Het conflict tussen Sap en Van Zeeland zoals het zich in de jaren ’30 afspeelde, vormde niet zomaar een conflict. Het voltrok zich allereerst in de hoogste regionen van de staat, en dit op allerlei vlak. Botsingen deden zich voor op het domein van het sociaal-economisch en financieel-monetair beleid, op het vlak van de buitenlandse en defensiepolitiek, in de bank- en zakenwereld, m.b.t. de Vlaamse kwestie, en op het puur politieke vlak: regeringsvorming, concentratie, verkiezingen, staats- en regeringsvorm etc.
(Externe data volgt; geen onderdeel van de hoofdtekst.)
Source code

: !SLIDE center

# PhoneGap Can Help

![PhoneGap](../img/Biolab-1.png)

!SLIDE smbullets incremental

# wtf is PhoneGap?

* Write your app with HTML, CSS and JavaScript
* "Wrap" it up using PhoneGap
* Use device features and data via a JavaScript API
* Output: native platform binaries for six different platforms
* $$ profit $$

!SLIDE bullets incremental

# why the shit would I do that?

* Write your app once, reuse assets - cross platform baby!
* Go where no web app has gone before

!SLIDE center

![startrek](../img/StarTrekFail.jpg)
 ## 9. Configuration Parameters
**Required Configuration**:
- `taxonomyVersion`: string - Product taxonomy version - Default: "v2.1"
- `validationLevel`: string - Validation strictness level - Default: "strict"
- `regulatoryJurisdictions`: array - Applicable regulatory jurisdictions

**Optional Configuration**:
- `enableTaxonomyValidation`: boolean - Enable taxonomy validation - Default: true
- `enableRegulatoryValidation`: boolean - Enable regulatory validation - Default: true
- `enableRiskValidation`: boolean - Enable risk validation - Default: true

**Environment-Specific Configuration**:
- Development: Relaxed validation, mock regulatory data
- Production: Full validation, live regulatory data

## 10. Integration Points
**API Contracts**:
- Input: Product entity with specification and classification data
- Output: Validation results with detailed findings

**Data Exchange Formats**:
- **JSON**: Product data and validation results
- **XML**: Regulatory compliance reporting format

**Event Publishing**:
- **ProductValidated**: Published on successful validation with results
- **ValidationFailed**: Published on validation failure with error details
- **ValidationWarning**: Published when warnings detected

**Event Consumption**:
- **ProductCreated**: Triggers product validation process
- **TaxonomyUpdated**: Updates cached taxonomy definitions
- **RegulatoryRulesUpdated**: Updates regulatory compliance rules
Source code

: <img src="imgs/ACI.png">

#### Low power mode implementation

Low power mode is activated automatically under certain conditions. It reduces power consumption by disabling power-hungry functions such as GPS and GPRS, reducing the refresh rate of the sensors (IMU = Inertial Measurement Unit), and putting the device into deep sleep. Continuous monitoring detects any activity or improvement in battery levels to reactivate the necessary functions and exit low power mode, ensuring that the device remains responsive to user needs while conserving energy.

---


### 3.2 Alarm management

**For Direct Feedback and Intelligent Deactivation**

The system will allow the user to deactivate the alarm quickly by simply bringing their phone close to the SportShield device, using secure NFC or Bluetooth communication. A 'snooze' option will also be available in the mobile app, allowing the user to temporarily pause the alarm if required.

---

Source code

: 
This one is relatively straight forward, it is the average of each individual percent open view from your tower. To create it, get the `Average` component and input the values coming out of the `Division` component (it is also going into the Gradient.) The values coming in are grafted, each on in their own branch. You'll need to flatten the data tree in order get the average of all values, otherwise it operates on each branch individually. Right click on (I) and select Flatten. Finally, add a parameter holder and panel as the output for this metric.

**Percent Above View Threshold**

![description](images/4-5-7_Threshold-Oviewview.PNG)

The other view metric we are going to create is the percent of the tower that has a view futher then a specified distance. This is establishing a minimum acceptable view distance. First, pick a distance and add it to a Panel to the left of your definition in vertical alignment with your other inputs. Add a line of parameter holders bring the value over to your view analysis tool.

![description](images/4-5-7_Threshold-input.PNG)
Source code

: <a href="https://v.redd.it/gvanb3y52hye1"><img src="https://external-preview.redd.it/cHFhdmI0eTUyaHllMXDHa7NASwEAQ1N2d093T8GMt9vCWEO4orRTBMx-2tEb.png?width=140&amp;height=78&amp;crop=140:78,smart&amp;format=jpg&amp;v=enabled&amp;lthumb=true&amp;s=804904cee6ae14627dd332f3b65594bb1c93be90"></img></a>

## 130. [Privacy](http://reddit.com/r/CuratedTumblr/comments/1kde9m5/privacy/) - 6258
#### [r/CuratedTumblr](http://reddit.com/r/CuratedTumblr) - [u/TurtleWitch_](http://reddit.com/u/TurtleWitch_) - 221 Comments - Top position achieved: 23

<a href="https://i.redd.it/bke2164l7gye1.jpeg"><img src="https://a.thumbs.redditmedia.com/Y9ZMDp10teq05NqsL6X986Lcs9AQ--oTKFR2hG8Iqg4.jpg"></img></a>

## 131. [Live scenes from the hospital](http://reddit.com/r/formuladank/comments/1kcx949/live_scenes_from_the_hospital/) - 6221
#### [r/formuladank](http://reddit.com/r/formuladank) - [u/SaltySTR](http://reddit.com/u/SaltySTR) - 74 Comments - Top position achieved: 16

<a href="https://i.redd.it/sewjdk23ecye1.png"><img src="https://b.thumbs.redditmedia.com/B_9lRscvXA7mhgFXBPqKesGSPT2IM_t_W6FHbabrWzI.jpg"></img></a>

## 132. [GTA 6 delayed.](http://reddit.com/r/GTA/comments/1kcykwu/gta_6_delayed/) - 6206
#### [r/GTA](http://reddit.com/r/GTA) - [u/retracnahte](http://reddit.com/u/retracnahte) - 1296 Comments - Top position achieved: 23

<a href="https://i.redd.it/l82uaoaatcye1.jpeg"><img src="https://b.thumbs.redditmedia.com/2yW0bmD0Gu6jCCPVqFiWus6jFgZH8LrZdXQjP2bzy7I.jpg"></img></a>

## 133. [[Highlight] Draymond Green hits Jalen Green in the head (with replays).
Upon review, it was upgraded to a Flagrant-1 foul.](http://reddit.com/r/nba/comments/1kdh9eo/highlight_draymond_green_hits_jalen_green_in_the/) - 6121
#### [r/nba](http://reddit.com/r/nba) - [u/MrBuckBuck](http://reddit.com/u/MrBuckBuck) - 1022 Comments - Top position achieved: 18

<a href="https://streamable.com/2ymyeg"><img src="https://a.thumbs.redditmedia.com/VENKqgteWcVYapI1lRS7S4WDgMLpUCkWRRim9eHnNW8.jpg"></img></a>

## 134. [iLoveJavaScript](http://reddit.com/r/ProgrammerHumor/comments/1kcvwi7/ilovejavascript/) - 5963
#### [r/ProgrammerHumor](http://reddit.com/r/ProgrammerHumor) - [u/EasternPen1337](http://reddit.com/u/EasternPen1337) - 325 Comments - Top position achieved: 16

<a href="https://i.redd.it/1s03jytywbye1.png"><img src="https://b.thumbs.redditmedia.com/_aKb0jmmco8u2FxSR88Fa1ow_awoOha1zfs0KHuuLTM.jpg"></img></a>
Daarnaast betrof het geen incident van korte duur. Het dispuut sleepte aan gedurende maar liefst zes jaar, tot aan de dood van Sap in 1940. Het ontstaan ervan moet gesitueerd worden in 1934, toen beide personaliteiten deel uitmaakten van de regering - de Broqueville. Vanaf dat ogenblik hadden ze veel contact met elkaar - voorheen ontmoetten ze elkaar slechts sporadisch -, alsook trad Van Zeeland toen uit de schaduw naar voor om een prominente rol te gaan vertolken in het Belgische openbare en politieke leven. Sap maakte al een tijdje deel uit van de politieke top van het land. Ook de meeste waarnemers uit die tijd plaatsten daar het begin van de controverse, die op het moment zelf dat ze zich afspeelde overigens grote weerklank vond in de pers en in de politieke wereld.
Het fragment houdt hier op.